• Data:
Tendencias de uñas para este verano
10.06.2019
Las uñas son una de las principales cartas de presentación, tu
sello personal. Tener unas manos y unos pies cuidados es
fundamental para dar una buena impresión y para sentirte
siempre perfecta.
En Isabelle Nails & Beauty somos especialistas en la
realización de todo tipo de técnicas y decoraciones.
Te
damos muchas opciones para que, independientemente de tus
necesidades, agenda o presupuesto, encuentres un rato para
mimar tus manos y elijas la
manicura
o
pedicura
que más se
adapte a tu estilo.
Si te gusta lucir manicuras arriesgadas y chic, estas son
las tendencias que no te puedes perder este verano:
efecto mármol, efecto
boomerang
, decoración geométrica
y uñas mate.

* * *

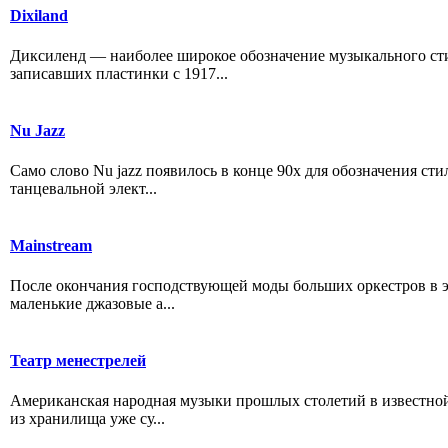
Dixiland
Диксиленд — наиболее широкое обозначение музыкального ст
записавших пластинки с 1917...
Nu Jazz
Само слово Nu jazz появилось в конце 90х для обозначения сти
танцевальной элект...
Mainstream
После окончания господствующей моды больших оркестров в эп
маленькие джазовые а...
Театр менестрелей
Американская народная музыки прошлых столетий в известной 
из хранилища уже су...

==

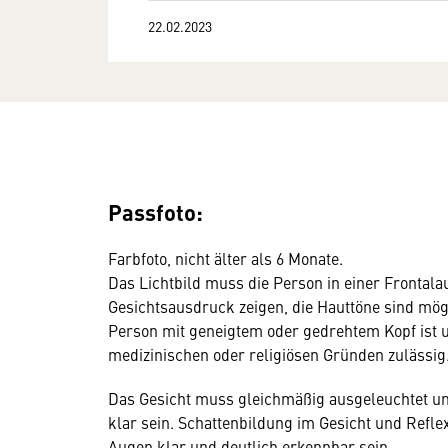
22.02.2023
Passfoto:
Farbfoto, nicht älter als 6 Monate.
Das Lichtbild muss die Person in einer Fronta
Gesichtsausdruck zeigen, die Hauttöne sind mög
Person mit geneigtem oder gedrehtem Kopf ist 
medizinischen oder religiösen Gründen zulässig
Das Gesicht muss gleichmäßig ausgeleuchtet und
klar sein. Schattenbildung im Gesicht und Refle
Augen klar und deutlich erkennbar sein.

• Assignment: The lines to copy are those above that contain the string "este".

• Answer section:
Tendencias de uñas para este verano
las tendencias que no te puedes perder este verano:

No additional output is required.